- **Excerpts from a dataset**
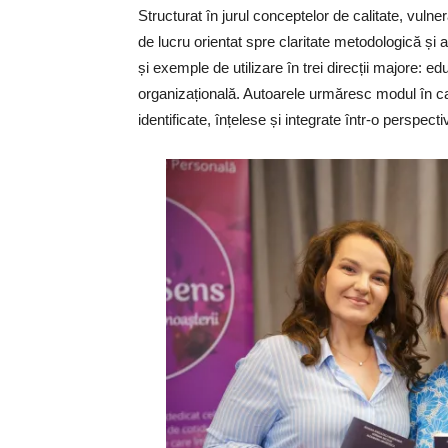
Structurat în jurul conceptelor de calitate, vuln
de lucru orientat spre claritate metodologică și 
și exemple de utilizare în trei direcții majore: ed
organizațională. Autoarele urmăresc modul în care 
identificate, înțelese și integrate într-o perspec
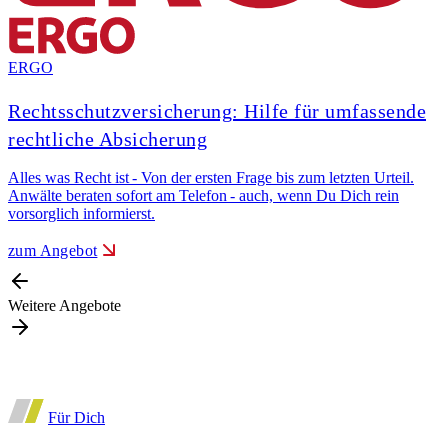
ERGO
Rechtsschutzversicherung: Hilfe für umfassende
R
rechtliche Absicherung
Alles was Recht ist - Von der ersten Frage bis zum letzten Urteil.
Anwälte beraten sofort am Telefon - auch, wenn Du Dich rein
vorsorglich informierst.
zum Angebot
Weitere Angebote
Für Dich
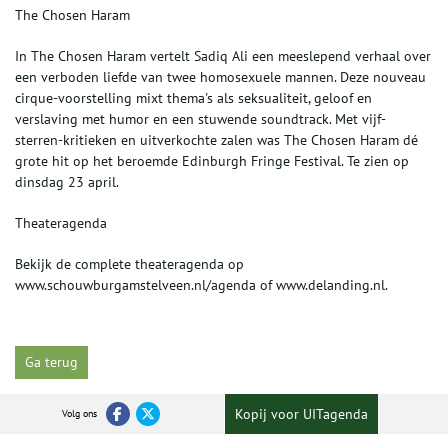
The Chosen Haram
In The Chosen Haram vertelt Sadiq Ali een meeslepend verhaal over
een verboden liefde van twee homosexuele mannen. Deze nouveau
cirque-voorstelling mixt thema's als seksualiteit, geloof en
verslaving met humor en een stuwende soundtrack. Met vijf-
sterren-kritieken en uitverkochte zalen was The Chosen Haram dé
grote hit op het beroemde Edinburgh Fringe Festival. Te zien op
dinsdag 23 april.
Theateragenda
Bekijk de complete theateragenda op
www.schouwburgamstelveen.nl/agenda of www.delanding.nl.
Ga terug
Kopij voor UITagenda
Volg ons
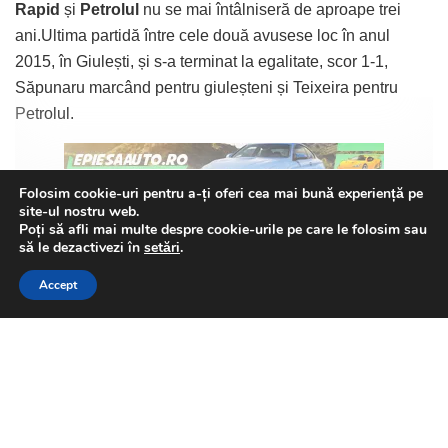
Rapid
și
Petrolul
nu se mai întâlniseră de aproape trei
ani.Ultima partidă între cele două avusese loc în anul
2015, în Giulești, și s-a terminat la egalitate, scor 1-1,
Săpunaru marcând pentru giuleșteni și Teixeira pentru
Petrolul.
Folosim cookie-uri pentru a-ți oferi cea mai bună experiență pe
Continue Reading
site-ul nostru web.
Astăzi cele două echipe s-au întâlnit din nou , dar pe
Poți să afli mai multe despre cookie-urile pe care le folosim sau
This website uses GDPR cookies. By continuing to use this
să le dezactivezi în
setări
.
stadionul din Regie, iar meciul s-a disputat cu casa
website you are giving consent to cookies being used. Visit our
închisă, în tribune fiind aproximativ 9000 de oameni și
Accept
Privacy and Cookie Policy
.
I Agree
impresionante forțe de ordine au patrulat în jurul
stadionului.
A fost un meci ca pe vremuri, cu traficul blocat între orele
14 și 18.30, în zona bazei UAUIM „Sportul Studenţesc” din
Catalin Serban
Strada Larisa, Sector 6.Spectacol a fost atât în tribune, cât
Director de Comunicare al Alianței Nationale pentru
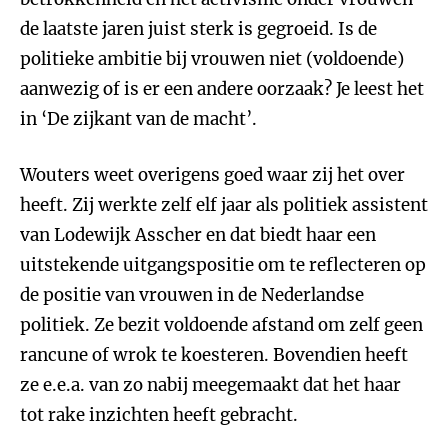
de laatste jaren juist sterk is gegroeid. Is de
politieke ambitie bij vrouwen niet (voldoende)
aanwezig of is er een andere oorzaak? Je leest het
in ‘De zijkant van de macht’.
Wouters weet overigens goed waar zij het over
heeft. Zij werkte zelf elf jaar als politiek assistent
van Lodewijk Asscher en dat biedt haar een
uitstekende uitgangspositie om te reflecteren op
de positie van vrouwen in de Nederlandse
politiek. Ze bezit voldoende afstand om zelf geen
rancune of wrok te koesteren. Bovendien heeft
ze e.e.a. van zo nabij meegemaakt dat het haar
tot rake inzichten heeft gebracht.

- **Exercise brief**
List every line of the data above that contains the word "cele", treating uppercase and lowercase letters as different.

- **Answer box**
ani.Ultima partidă între cele două avusese loc în anul
Astăzi cele două echipe s-au întâlnit din nou , dar pe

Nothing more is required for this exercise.